Nel bel mezzo delle periodiche riflessioni sulle forzature del mio «interesse» per il monachesimo mi è arrivato l’ultimo numero della «Rivista cistercense» (XXIX, 1, gennaio-aprile 2012), dal quale ho ricevuto, per così dire, una sonora «sberla».
Il numero è dedicato alla figura di Giorgio Bertolini, monaco dell’abbazia di Chiaravalle milanese, recentemente scomparso, propiziatore tra l’altro della «Cattedra di teologia monastica e spiritualità cistercense», istituita a Chiaravalle nel 1995. In sostanza, poi, il fascicolo raccoglie una serie di lezioni della «Cattedra», quasi tutte dovute a Inos Biffi, professore ordinario emerito di teologia sistematica e di storia della teologia presso la Facoltà teologica dell’Italia Settentrionale e la Facoltà di Teologia di Lugano. Ed è proprio da mons. Biffi che ho preso la «sberla» di cui dicevo, nello specifico dal suo contributo Attualità e «inattualità» del carisma monastico (in alcuni passaggi sembra di leggere gli appunti per una lezione, più che una vera lezione, nondimeno ho apprezzato la totale assenza di «giri di parole»).
Già le precisazioni da cui prende le mosse sono interessanti: il carisma monastico è al tempo stesso attuale e inattuale perché da un lato ha un valore permanente («sottratto alle varie volubilità dei gusti e dei giudizi»), dall’altro perché tale valore è antitetico a ciò che domina nell’epoca presente; per carisma monastico, inoltre, va intesa la «forma di esperienza cristiana qual è vissuta in monastero». La precisazione di mons. Biffi mi è chiara da tempo: «Sarebbe molto riduttivo far coincidere il carisma monastico con gli scritti monastici. La maggior parte dei monaci non ha scritto. Né, per questo, dovremmo concludere che si tratti di monaci meno riusciti».

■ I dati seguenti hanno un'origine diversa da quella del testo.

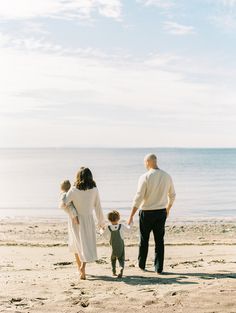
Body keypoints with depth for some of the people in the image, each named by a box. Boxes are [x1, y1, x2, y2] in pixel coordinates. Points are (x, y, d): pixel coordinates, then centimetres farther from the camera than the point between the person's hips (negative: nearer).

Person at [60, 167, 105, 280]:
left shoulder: (73, 190, -13)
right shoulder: (94, 190, -8)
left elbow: (63, 204, -19)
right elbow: (97, 207, -1)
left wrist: (63, 195, 2)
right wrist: (101, 221, 10)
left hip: (76, 220, 0)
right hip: (88, 220, 0)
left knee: (77, 245, 19)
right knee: (88, 245, 9)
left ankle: (80, 268, 25)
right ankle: (83, 265, -14)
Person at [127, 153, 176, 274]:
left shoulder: (145, 177, -15)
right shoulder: (167, 176, 1)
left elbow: (138, 198, -16)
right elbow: (172, 196, 11)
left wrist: (131, 216, -10)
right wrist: (167, 209, 28)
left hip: (147, 212, -3)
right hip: (161, 212, 3)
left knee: (144, 240, 13)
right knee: (159, 240, 9)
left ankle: (141, 265, 26)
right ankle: (158, 268, 9)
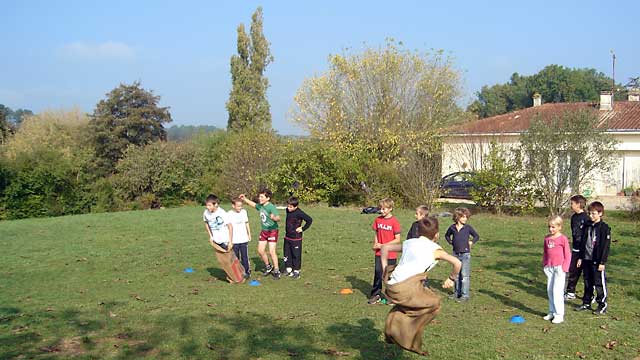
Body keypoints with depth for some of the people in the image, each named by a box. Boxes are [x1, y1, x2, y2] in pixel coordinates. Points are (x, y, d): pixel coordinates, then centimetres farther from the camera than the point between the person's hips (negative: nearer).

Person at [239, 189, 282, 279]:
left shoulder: (271, 207, -22)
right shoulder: (260, 206, 2)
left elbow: (278, 218, -34)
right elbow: (253, 204, 25)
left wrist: (274, 218, -56)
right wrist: (244, 199, 17)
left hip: (272, 231, -8)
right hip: (264, 231, 8)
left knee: (271, 252, -11)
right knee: (260, 251, 8)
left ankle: (276, 271, 4)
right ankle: (268, 266, 29)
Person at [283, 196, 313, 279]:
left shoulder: (299, 213, -19)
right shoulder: (287, 210, 4)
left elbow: (309, 220, -20)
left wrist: (303, 228, -15)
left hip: (296, 238, -7)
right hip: (287, 237, 7)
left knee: (296, 255, 1)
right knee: (287, 254, 12)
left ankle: (296, 271, 10)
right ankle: (289, 269, 23)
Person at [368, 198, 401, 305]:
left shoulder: (394, 222, -12)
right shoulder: (378, 220, 3)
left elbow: (397, 240, -13)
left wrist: (383, 245, -16)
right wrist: (375, 244, -5)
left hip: (390, 254, -4)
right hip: (379, 253, 4)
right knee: (377, 273, 4)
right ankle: (376, 295, 15)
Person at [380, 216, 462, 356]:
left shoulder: (409, 243, 22)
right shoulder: (435, 249, 7)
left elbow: (385, 248, 28)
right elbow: (457, 263, -2)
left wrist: (385, 270, 29)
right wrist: (451, 279, 14)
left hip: (391, 287, 6)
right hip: (407, 288, -6)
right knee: (434, 303, 14)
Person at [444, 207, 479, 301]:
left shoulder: (468, 227, -4)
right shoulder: (452, 227, 3)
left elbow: (477, 236, 9)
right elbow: (447, 235, 23)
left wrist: (471, 242, -4)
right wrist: (450, 242, 9)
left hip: (465, 254, -4)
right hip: (456, 254, 4)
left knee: (465, 275, -5)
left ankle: (465, 295, -1)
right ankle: (457, 292, 23)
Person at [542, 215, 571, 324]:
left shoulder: (563, 239, -9)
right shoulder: (547, 238, 8)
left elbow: (568, 255, -5)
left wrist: (564, 268, -9)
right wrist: (544, 265, 14)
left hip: (559, 268, -6)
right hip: (549, 268, 6)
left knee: (557, 291, -8)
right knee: (550, 290, 9)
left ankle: (559, 315, -2)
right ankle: (552, 312, 20)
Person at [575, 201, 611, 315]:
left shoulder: (604, 228, -10)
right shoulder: (588, 226, 10)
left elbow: (605, 246, -12)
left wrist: (602, 262, -14)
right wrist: (581, 257, 13)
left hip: (597, 261, -6)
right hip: (586, 260, 7)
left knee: (599, 283, 0)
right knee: (587, 283, 14)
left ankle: (602, 305, 11)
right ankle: (586, 303, 24)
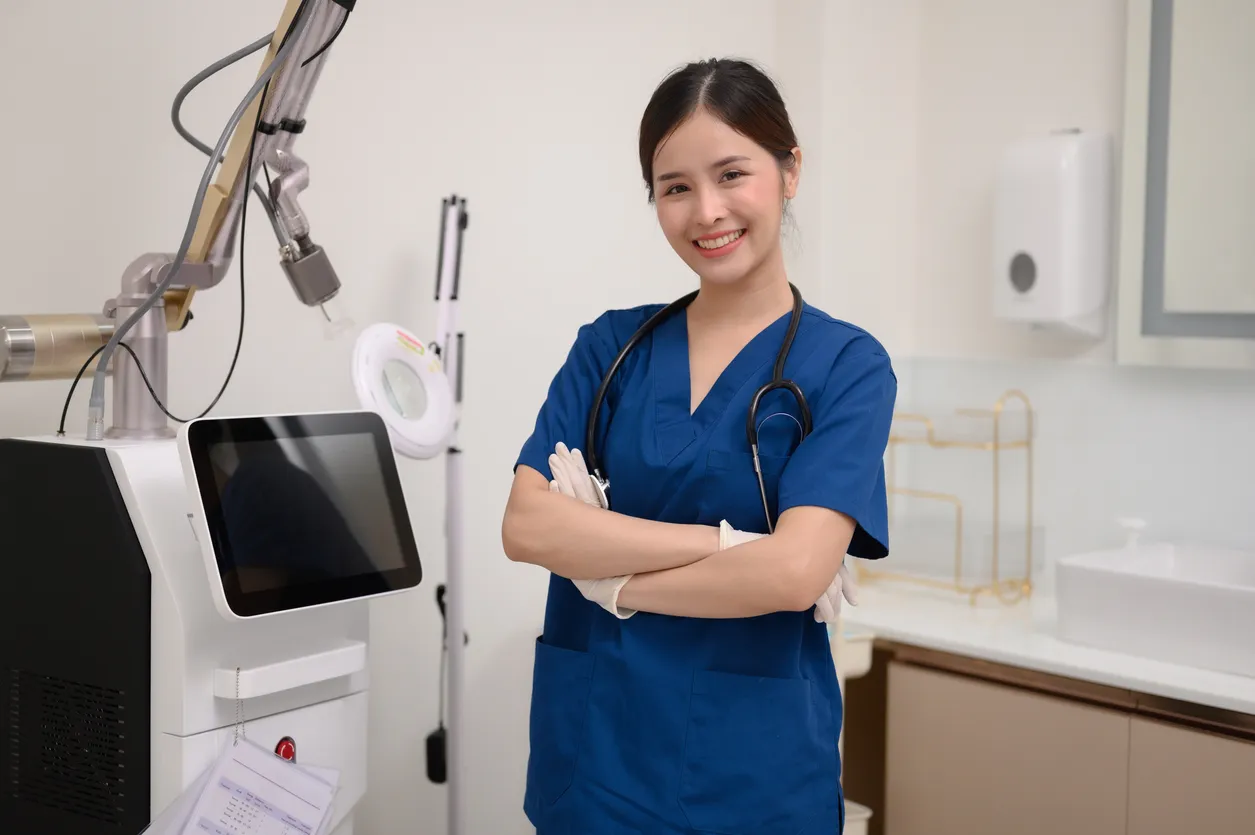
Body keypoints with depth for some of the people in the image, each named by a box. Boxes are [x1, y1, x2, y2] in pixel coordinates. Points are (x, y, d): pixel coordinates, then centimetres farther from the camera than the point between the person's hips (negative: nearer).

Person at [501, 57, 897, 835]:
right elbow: (526, 525, -9)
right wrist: (728, 542, -17)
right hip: (590, 745, 3)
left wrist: (612, 579, -10)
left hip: (753, 763, -2)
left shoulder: (846, 365, -6)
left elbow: (794, 572, -18)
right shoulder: (609, 346, 3)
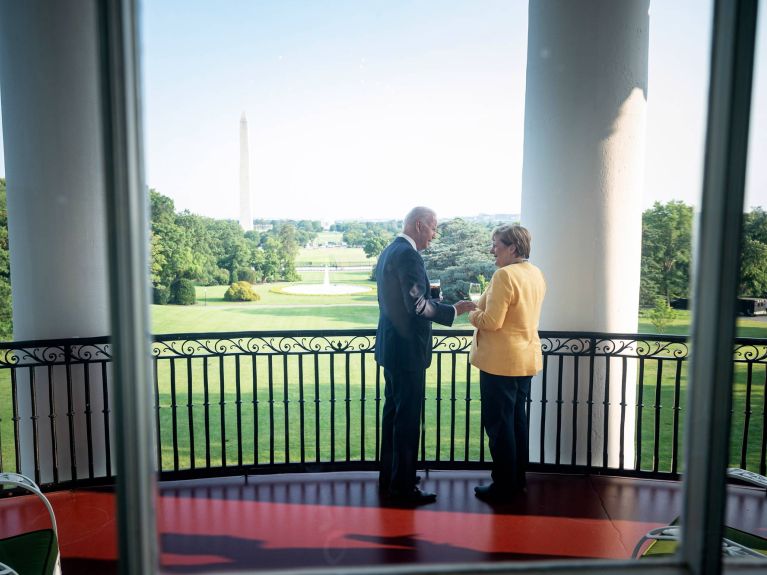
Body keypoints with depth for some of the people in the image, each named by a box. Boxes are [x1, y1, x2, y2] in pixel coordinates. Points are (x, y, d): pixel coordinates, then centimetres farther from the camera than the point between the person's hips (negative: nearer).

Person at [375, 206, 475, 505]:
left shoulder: (389, 251, 12)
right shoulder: (408, 255, -18)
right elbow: (418, 305, -24)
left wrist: (433, 299, 15)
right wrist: (453, 310, -12)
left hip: (391, 346, 10)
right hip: (407, 349, -10)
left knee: (393, 412, 17)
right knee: (408, 419, 0)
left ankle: (389, 478, 30)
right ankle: (403, 487, 11)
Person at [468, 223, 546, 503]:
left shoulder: (504, 275, -19)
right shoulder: (536, 274, 9)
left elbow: (492, 321, -22)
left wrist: (471, 313, -4)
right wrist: (482, 309, 14)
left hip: (501, 361, -9)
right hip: (527, 358, 9)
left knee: (499, 424, 2)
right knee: (517, 420, 18)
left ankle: (504, 486, 13)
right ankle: (517, 479, 30)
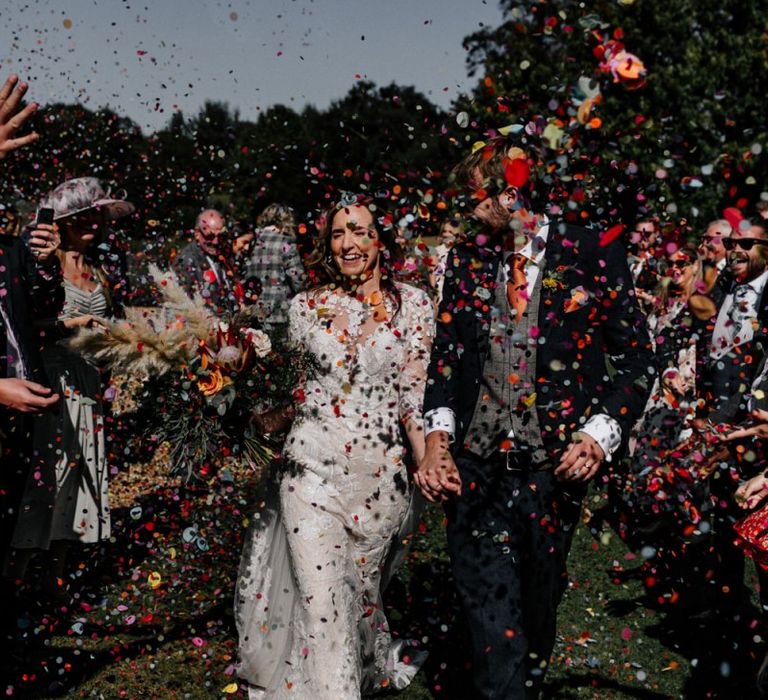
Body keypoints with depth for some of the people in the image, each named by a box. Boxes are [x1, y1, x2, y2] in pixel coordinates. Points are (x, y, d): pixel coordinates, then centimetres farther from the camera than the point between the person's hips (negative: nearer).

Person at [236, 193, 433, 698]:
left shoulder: (412, 305, 1)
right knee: (320, 597, -6)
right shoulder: (306, 306, 4)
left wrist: (429, 465, -9)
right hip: (313, 466, 0)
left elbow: (415, 394, -2)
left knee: (363, 585, 15)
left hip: (379, 469, 0)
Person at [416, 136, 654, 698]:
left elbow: (637, 358, 0)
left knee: (537, 607, 15)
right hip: (475, 467, 2)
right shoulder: (468, 259, 6)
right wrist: (437, 441, -6)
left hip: (554, 467, -1)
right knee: (492, 625, -2)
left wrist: (600, 436, -11)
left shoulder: (593, 256, -4)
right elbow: (446, 353, 7)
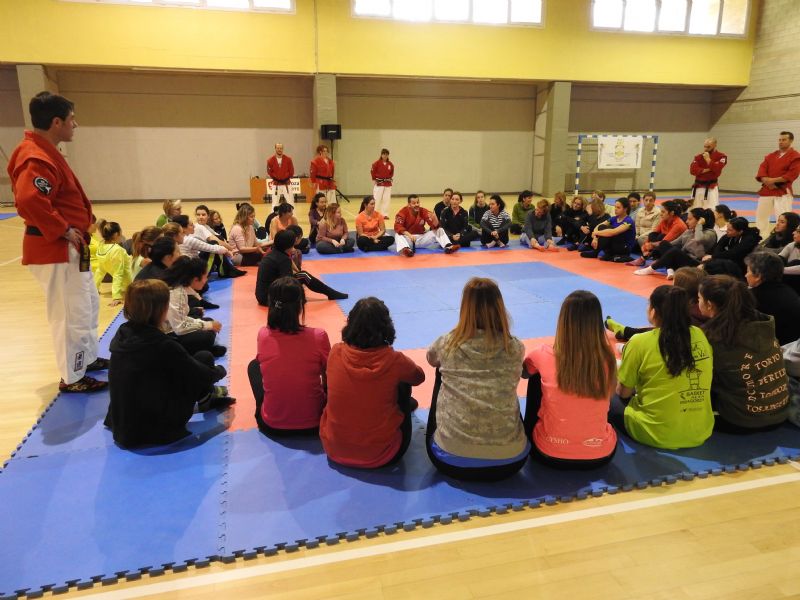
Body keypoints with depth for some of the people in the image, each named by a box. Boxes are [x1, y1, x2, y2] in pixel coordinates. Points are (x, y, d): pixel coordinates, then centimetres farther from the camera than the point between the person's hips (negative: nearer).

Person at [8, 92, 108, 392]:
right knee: (71, 313, -1)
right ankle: (72, 378, 13)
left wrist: (81, 223, 9)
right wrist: (62, 230, -25)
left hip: (68, 248, 11)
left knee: (88, 304, 22)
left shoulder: (44, 152, 13)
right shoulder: (38, 158, -21)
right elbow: (27, 200, -35)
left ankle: (89, 358, 38)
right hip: (55, 250, -11)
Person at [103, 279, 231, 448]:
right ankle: (206, 399, 29)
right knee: (204, 358, 2)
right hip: (157, 430, -7)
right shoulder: (163, 345, -25)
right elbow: (204, 375, -8)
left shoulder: (121, 333, -4)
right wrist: (220, 370, 11)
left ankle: (205, 399, 36)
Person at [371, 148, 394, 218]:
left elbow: (392, 173, 16)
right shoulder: (377, 163, -8)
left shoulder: (390, 164, 3)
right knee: (377, 199, -6)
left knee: (387, 199, 5)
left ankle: (384, 214, 14)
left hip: (388, 184, 4)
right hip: (379, 184, -4)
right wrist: (374, 180, -4)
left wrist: (390, 178, 3)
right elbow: (372, 172, -2)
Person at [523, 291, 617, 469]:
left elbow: (524, 372, 8)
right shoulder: (608, 358, -12)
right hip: (600, 455, 2)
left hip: (550, 454, -2)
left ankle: (528, 436, 38)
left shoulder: (545, 356, -17)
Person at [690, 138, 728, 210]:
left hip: (711, 187, -4)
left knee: (712, 209, -11)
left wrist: (708, 159, -17)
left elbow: (717, 169, -19)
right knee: (695, 208, 14)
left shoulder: (721, 157, -3)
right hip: (699, 186, 4)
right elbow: (693, 170, -7)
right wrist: (704, 170, -17)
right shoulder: (698, 157, 5)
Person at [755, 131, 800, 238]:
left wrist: (774, 180, -20)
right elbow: (762, 168, 2)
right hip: (766, 190, 7)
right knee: (760, 214, 16)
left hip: (783, 192, -6)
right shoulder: (771, 156, 12)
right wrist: (766, 180, -18)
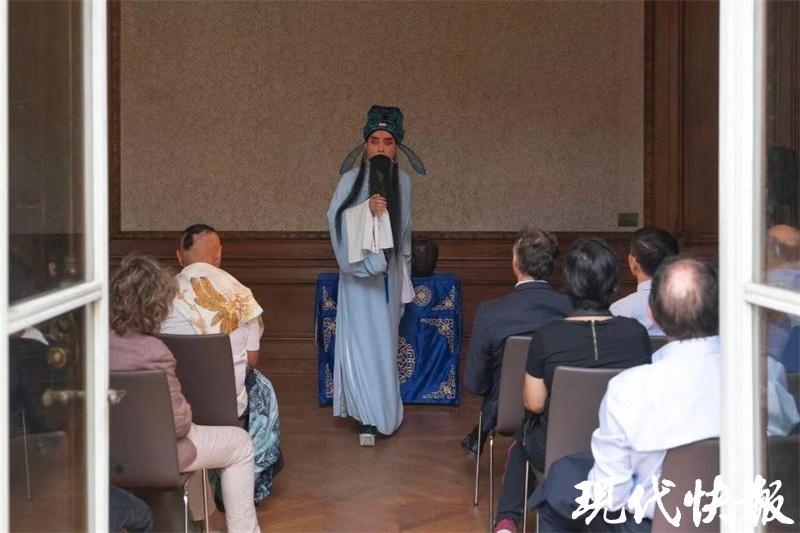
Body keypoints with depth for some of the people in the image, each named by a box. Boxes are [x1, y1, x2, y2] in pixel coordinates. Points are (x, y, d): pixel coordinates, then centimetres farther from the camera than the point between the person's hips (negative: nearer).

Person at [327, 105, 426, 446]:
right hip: (359, 274, -3)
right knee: (362, 343, -6)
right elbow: (335, 217, -13)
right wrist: (366, 209, -29)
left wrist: (404, 279, 19)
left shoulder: (402, 182, 6)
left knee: (385, 343, 9)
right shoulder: (351, 179, -5)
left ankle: (380, 411, 22)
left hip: (389, 274, 4)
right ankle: (368, 417, -2)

La scelta monastica – che rientra nella categoria del «mistero» e non risulta da una «motivazione» – è «un risalto di singolare intensità nella pratica dell’assolutezza della sequela del Vangelo». Lungo la sua via, il monaco «esaspera» i consigli evangelici e predica la precarietà di ciò che non è in relazione con Dio, e, nel far questo, si pone sul fronte opposto alla secolarizzazione, che «è l’autosufficienza dell’uomo e di quanto gli conviene». Occorre stare attenti a non rileggere il monachesimo da premesse antropologiche, poiché ciò sarebbe in linea proprio con la secolarizzazione, e il suo carisma non va «confuso come una ricerca di compensazione non tanto religiosa quanto psicologica». «Il tempo del risveglio monastico», ammonisce mons. Biffi, «può accompagnarsi con quello dell’equivoco monastico, e allora non sarebbe più un carisma, ma una pretesa e una appropriazione».
La lezione prosegue, illustrando attualità e inattualità della teologia monastica in rapporto a quattro momenti cruciali – Cristo, Scrittura, liturgia e Chiesa –, con tanto di veemente presa di posizione contro «l’insipiente e insidiosa invadenza di un [certo] ecumenismo», ma mi fermo qui e mi riprometto ancora maggior prudenza, ricordando che qualche tempo fa avevo parlato proprio di «appropriazione indebita» a proposito dei miei pensierini. È vero che ho ascoltato, anche di recente, voci diverse, tuttavia non posso negare che la tesi di mons. Biffi sia chiara e credo che possa essere discussa soltanto dall’interno, da un monaco, e non da un secolarizzato quale sono.
Semmai, il secolarizzato opinerà che l’«inconsistenza e vanità di una simile concezione [l’autosufficienza dell’uomo] non ha bisogno di essere provata»: e perché no? E opinerà anche che «l’esperienza della secolarizzazione stessa non manca di avvertire dentro di sé un’insoddisfazione e depressione, una specie di estenuazione, di smarrimento, che sembrano essere un indizio della natura e del bisogno telogico dell’uomo»: ma chi lo dice? In base a quali elementi? L’attenzione nei confronti delle «appropriazioni indebite» dovrebbe essere biunivoca.